時間短縮するために最も重要なのは、機械が正確に本の境界を認識することです。正確に認識してもらえば、手動で補正する画像も減ります。

じゃあどうすれば正確に認識できるかというと、本を押さえる手で、本とシートの境界線を隠さなければいいんです。

 

悪い例

2枚の写真のように、本の四隅が手で隠れると、ほぼ確実に自動補正はしてくれません。

 

良い例

 

こんな感じで本の真ん中を押さえれば、機械が本の境界を読み取ってくれる確率は高くなります。

また、指1本で押さえれば、その後のポイントレタッチで補正しなければいけない指の数も減ります。

ちなみに、今回の単行本のスキャンは「良い例」の方法でやったので、四隅を隠さなければ、100%自動補正してくれるというわけではありません。
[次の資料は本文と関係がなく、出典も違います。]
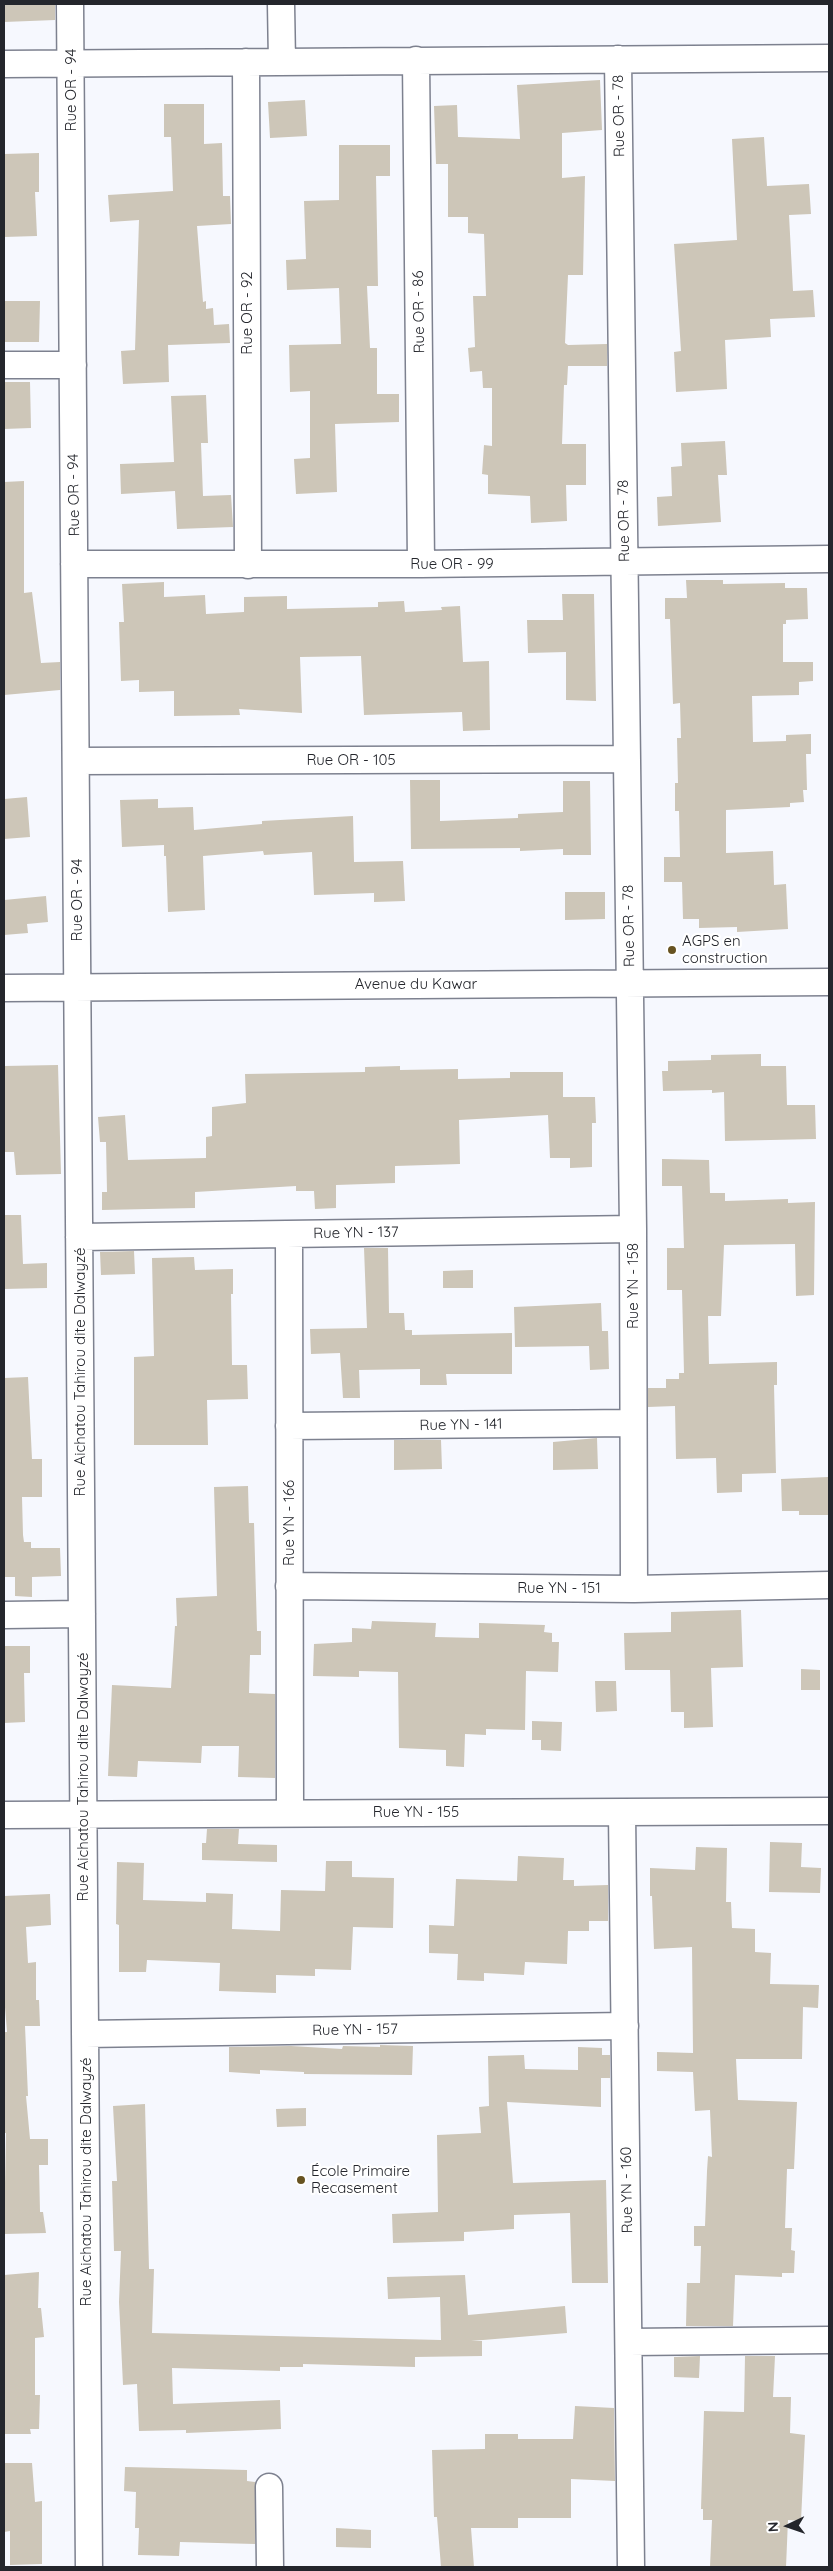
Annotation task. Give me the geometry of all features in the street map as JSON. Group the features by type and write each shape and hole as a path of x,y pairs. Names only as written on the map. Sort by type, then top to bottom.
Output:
{"street":[{"name":"Rue OR - 94","path":"70,4 77,987"},
{"path":"281,4 282,62"},
{"path":"4,64 829,58"},
{"name":"Rue OR - 78","path":"618,59 630,982"},
{"name":"Rue OR - 86","path":"416,60 421,564"},
{"name":"Rue OR - 92","path":"246,62 248,565"},
{"path":"4,365 73,365"},
{"name":"Rue OR - 99","path":"74,564 421,564 829,559"},
{"name":"Rue OR - 105","path":"76,761 627,759"},
{"name":"Rue YN - 158","path":"630,982 634,1589"},
{"name":"Avenue du Kawar","path":"4,988 829,982"},
{"name":"Rue Aichatou Tahirou dite Dalwayzé","path":"77,987 89,2567"},
{"name":"Rue YN - 137","path":"79,1237 633,1229"},
{"name":"Rue YN - 166","path":"289,1234 290,1812"},
{"name":"Rue YN - 141","path":"289,1426 633,1423"},
{"name":"Rue YN - 151","path":"289,1586 634,1589 829,1585"},
{"path":"4,1615 82,1614"},
{"name":"Rue YN - 155","path":"4,1815 290,1812 622,1813 829,1811"},
{"name":"Rue YN - 160","path":"622,1813 631,2567"},
{"name":"Rue YN - 157","path":"85,2034 625,2026"},
{"path":"628,2342 829,2340"},
{"path":"269,2486 270,2567"}],"building":[{"path":"4,4 55,4 55,20 4,22"},
{"path":"600,80 602,130 562,133 562,178 585,176 583,275 568,275 565,343 568,345 607,344 607,366 568,366 567,385 564,385 562,444 586,444 586,485 566,485 567,521 531,523 530,496 488,494 488,475 482,474 484,445 492,446 492,388 483,388 482,371 470,372 468,348 475,347 473,296 486,296 484,234 468,233 468,217 448,217 448,164 436,164 434,106 457,105 458,137 520,139 517,85"},
{"path":"305,100 307,136 270,138 268,102"},
{"path":"164,104 204,104 204,144 222,143 223,196 230,196 231,224 197,226 203,302 206,301 206,309 213,308 214,325 229,324 230,343 168,345 169,382 123,384 121,351 135,350 139,220 110,222 108,195 173,191 171,137 164,137"},
{"path":"764,137 767,186 809,184 811,214 789,215 793,291 813,290 815,317 770,319 771,337 725,340 727,389 676,392 674,352 681,351 674,244 737,240 732,139"},
{"path":"339,145 390,145 390,176 376,176 378,286 367,286 370,348 377,348 377,394 399,394 399,422 335,424 337,492 296,494 294,459 310,458 310,391 290,392 289,345 341,344 339,288 287,290 286,260 306,259 304,201 339,200"},
{"path":"39,153 39,192 35,192 37,236 4,237 4,154"},
{"path":"4,301 40,301 39,342 4,342"},
{"path":"4,382 30,382 31,428 4,429"},
{"path":"206,395 208,443 201,443 203,496 231,495 233,527 177,529 175,491 121,494 120,464 174,462 171,396"},
{"path":"725,441 727,475 718,475 721,522 658,526 657,497 672,496 671,467 682,466 681,443"},
{"path":"24,481 24,593 32,592 41,663 60,662 60,690 4,695 4,482"},
{"path":"686,580 723,580 723,584 785,583 785,588 807,588 808,619 786,620 786,624 783,624 783,662 813,662 813,681 799,682 799,695 752,696 753,742 786,741 786,735 811,734 811,754 806,754 807,790 803,790 804,802 790,803 790,807 726,810 726,853 773,851 774,885 786,884 788,929 737,932 737,927 699,928 699,919 683,919 682,882 664,882 664,857 680,857 679,811 675,811 675,783 678,783 677,738 681,738 680,703 673,704 670,619 665,619 665,598 687,598"},
{"path":"164,582 164,597 205,595 206,614 244,612 244,597 287,596 287,609 378,607 378,602 404,601 405,612 442,610 441,607 460,606 463,662 489,661 490,730 463,731 462,712 364,715 361,656 300,657 302,713 239,709 240,715 174,716 174,691 139,692 139,680 121,681 119,622 124,622 122,584"},
{"path":"562,594 594,594 596,701 566,700 566,652 528,653 527,620 563,620"},
{"path":"410,780 440,780 440,821 518,818 518,814 563,812 563,781 590,781 591,855 563,855 563,849 520,851 520,848 411,849"},
{"path":"27,797 30,837 4,839 4,799"},
{"path":"158,799 158,808 193,807 194,830 262,824 262,821 353,816 354,862 403,861 405,901 374,902 374,893 314,895 312,852 264,855 263,851 203,856 205,910 168,912 164,845 122,847 120,800"},
{"path":"565,892 605,892 605,919 565,920"},
{"path":"46,896 48,922 27,924 28,933 4,935 4,900"},
{"path":"761,1054 761,1066 786,1066 787,1105 815,1105 816,1139 725,1141 724,1092 712,1093 712,1090 663,1091 662,1071 668,1071 668,1061 711,1060 711,1055"},
{"path":"58,1065 61,1174 16,1175 14,1152 4,1152 4,1066"},
{"path":"400,1066 400,1070 458,1069 458,1079 510,1078 510,1072 563,1072 563,1097 595,1097 596,1123 592,1123 592,1167 570,1168 570,1158 550,1158 548,1115 459,1120 460,1164 395,1166 395,1183 336,1185 336,1208 315,1209 314,1191 296,1191 296,1186 195,1192 195,1208 102,1210 102,1192 107,1192 106,1142 100,1142 98,1117 125,1115 128,1160 206,1158 206,1137 212,1136 212,1107 246,1103 245,1074 365,1072 365,1067"},
{"path":"662,1159 709,1160 710,1193 725,1193 725,1201 788,1199 788,1203 815,1202 814,1295 796,1296 795,1244 724,1245 721,1316 708,1316 709,1364 777,1362 777,1385 774,1385 776,1473 742,1474 742,1492 717,1493 716,1458 676,1459 675,1406 648,1407 648,1388 666,1388 666,1379 679,1379 679,1373 684,1373 682,1290 667,1290 667,1248 684,1248 682,1186 662,1186"},
{"path":"4,1215 21,1215 23,1264 47,1263 47,1288 4,1289"},
{"path":"364,1248 388,1248 389,1313 404,1313 405,1330 412,1330 412,1335 512,1333 512,1374 446,1374 447,1385 420,1385 420,1369 359,1370 360,1398 343,1398 340,1353 311,1354 310,1329 367,1328"},
{"path":"134,1251 135,1274 101,1275 100,1252"},
{"path":"194,1257 195,1270 233,1269 233,1294 231,1294 232,1365 247,1365 248,1399 207,1400 208,1445 134,1445 134,1357 154,1356 152,1258"},
{"path":"473,1270 473,1288 443,1288 443,1271"},
{"path":"601,1303 602,1331 608,1331 609,1369 590,1370 589,1346 515,1347 514,1307"},
{"path":"28,1377 32,1459 42,1459 42,1497 22,1497 24,1542 31,1542 31,1548 60,1548 61,1576 32,1577 32,1597 15,1596 15,1577 4,1577 4,1378"},
{"path":"597,1438 598,1469 553,1470 553,1442"},
{"path":"394,1440 441,1440 442,1469 394,1470"},
{"path":"828,1477 828,1515 799,1515 799,1511 782,1511 781,1479"},
{"path":"248,1486 249,1523 254,1523 257,1631 261,1631 261,1655 250,1655 249,1693 275,1694 275,1778 238,1777 239,1746 202,1746 201,1763 138,1761 137,1777 108,1776 112,1685 171,1688 175,1626 177,1626 176,1598 217,1596 214,1487"},
{"path":"741,1610 743,1667 711,1668 713,1727 684,1728 684,1712 671,1712 670,1670 625,1670 624,1633 671,1632 671,1612"},
{"path":"372,1621 436,1623 435,1637 479,1638 479,1623 545,1625 544,1632 552,1633 552,1642 559,1642 558,1672 526,1671 525,1730 486,1729 486,1735 465,1734 464,1767 446,1766 446,1750 399,1748 398,1672 359,1671 359,1677 313,1676 314,1644 352,1642 352,1628 371,1629"},
{"path":"4,1646 30,1646 30,1673 24,1673 25,1722 4,1723"},
{"path":"801,1669 820,1670 820,1690 801,1690"},
{"path":"595,1681 616,1681 617,1711 596,1712"},
{"path":"532,1721 562,1722 561,1751 541,1750 541,1740 532,1740"},
{"path":"207,1829 239,1829 238,1844 277,1845 277,1862 202,1860 202,1843 206,1843"},
{"path":"770,1842 802,1843 801,1867 821,1868 820,1893 769,1892"},
{"path":"696,1847 727,1848 726,1902 731,1902 732,1928 755,1929 755,1952 771,1953 770,1984 819,1985 818,2008 803,2007 802,2059 736,2059 738,2100 797,2102 794,2169 787,2169 785,2228 792,2228 791,2250 795,2251 794,2273 782,2273 782,2277 735,2275 733,2326 686,2326 687,2283 700,2283 701,2246 694,2246 694,2226 705,2226 708,2156 712,2157 710,2110 695,2111 693,2072 657,2071 657,2052 693,2053 692,1947 654,1949 650,1868 695,1870"},
{"path":"518,1856 564,1858 563,1880 574,1880 574,1886 608,1885 608,1921 589,1921 589,1931 568,1931 567,1964 525,1962 524,1975 484,1973 484,1981 457,1980 458,1954 429,1953 429,1925 454,1926 456,1879 517,1881"},
{"path":"326,1861 352,1861 352,1877 394,1878 393,1928 353,1927 351,1970 315,1969 315,1976 276,1975 276,1993 219,1991 220,1963 147,1960 146,1972 119,1972 119,1925 116,1924 117,1862 144,1863 143,1900 206,1902 206,1893 233,1894 232,1929 280,1931 281,1890 325,1891"},
{"path":"50,1894 51,1925 26,1927 28,1963 36,1962 36,2000 39,2000 40,2026 25,2026 28,2096 26,2096 30,2139 48,2139 48,2165 39,2165 40,2212 43,2212 46,2233 4,2234 6,2133 4,2133 4,2032 7,2032 4,1995 4,1896"},
{"path":"380,2045 413,2046 412,2075 304,2074 304,2072 260,2070 260,2074 229,2072 229,2047 291,2046 342,2049 343,2046 380,2047"},
{"path":"578,2047 602,2048 602,2055 610,2055 610,2078 601,2078 601,2107 507,2102 513,2183 606,2180 608,2283 572,2283 570,2213 514,2215 514,2229 464,2232 464,2241 393,2243 392,2214 438,2212 437,2135 481,2133 479,2107 489,2106 488,2056 524,2055 525,2069 578,2070"},
{"path":"145,2104 149,2269 154,2269 152,2333 441,2340 440,2297 388,2299 387,2277 465,2275 468,2315 565,2306 567,2333 471,2341 482,2341 482,2356 415,2357 415,2367 303,2364 303,2367 280,2367 280,2371 172,2368 173,2404 280,2400 281,2429 186,2433 186,2430 139,2431 137,2384 123,2385 119,2302 121,2251 114,2251 112,2181 117,2181 113,2106"},
{"path":"306,2108 306,2126 277,2127 276,2109"},
{"path":"39,2272 38,2308 41,2308 44,2337 35,2338 35,2395 40,2395 39,2429 30,2429 31,2434 4,2434 4,2275"},
{"path":"700,2356 699,2378 674,2377 674,2357"},
{"path":"745,2356 775,2356 773,2397 791,2397 790,2433 805,2435 801,2521 788,2520 786,2567 710,2567 712,2520 703,2520 703,2509 701,2509 704,2411 744,2412"},
{"path":"575,2406 614,2408 615,2481 571,2479 571,2518 518,2518 518,2528 471,2528 474,2567 441,2567 437,2517 434,2517 432,2450 485,2449 485,2434 518,2434 518,2439 573,2439"},
{"path":"4,2463 32,2463 35,2502 42,2501 42,2564 10,2565 10,2531 4,2532"},
{"path":"125,2467 247,2470 247,2481 255,2482 255,2544 180,2542 179,2556 138,2555 139,2528 135,2528 136,2492 124,2491"},
{"path":"336,2528 371,2530 371,2548 336,2547"}],"place":[{"name":"AGPS en construction","path":"672,950"},
{"name":"École Primaire Recasement","path":"301,2180"}]}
あくまで、自動補正してくれる確率が高くなるということです。

 

なんだ、完璧に読み取ってくれるわけじゃないのかと思った、そこのあなた!!

ほぼ100%自動補正してくれる方法があるので、ご紹介します。

 

3.単行本の下に紙を敷く

この方法はとても単純で、用意するものはA4の紙だけです。

それを単行本の下に敷いて、あとは同じように読み取るだけです。

すると、こんな感じになります。

A4の紙を下に敷いたことで、機械は本の境界ではなく、A4の紙と背景マットの境界を読み取ります。

本は開いたときに、どうしても膨らみが出来てしまうので、自動補正されないものが出てきてしまいますが、紙なら、いつだって綺麗な四角なので、ほぼ確実に読み取ってくれます。

この方法で同じ単行本を10ページスキャンしてみましたが、自動補正できなかったものは3枚だけでした。

自動補正に失敗した理由は簡単で、

こんな風に、本のおしりがA4の紙の枠からはみ出てしまったからです。

A4の枠に収まっていれば、ほぼ確実に自動補正してくれます。

つまり、読み取りたい本より一回り大きい紙を用意できれば、スキャンの時間を大幅に短縮することができます。

この画期的な方法ですが、1つだけデメリットがあります。

↑ A4の紙を敷いてスキャンした画像

 

↑ 紙を敷かずに読み取ったもの

2つを見比べると一目瞭然ですが、紙を敷いた方は多少、補正されているものの、本の歪みが残っています。

対して、何も敷いていない方は、綺麗に本の歪みが取れています。

スキャンデータの綺麗さでは、何も敷かない方が圧倒的に優れています。

 

ただ、2つとも読むのには支障はありません。

ここからは好みの問題だと思いますが、、私は、とりあえず電子化できて、読めればいいというスタンスなので、スキャンデータの綺麗さは気にしません。

みなさん、それぞれにこだわりがあるかと思いますので、こういったやり方もあるよという紹介でした。

SV600は本を電子化したいという方にとってはとても便利なものです
そういった方には↓の記事を紹介します。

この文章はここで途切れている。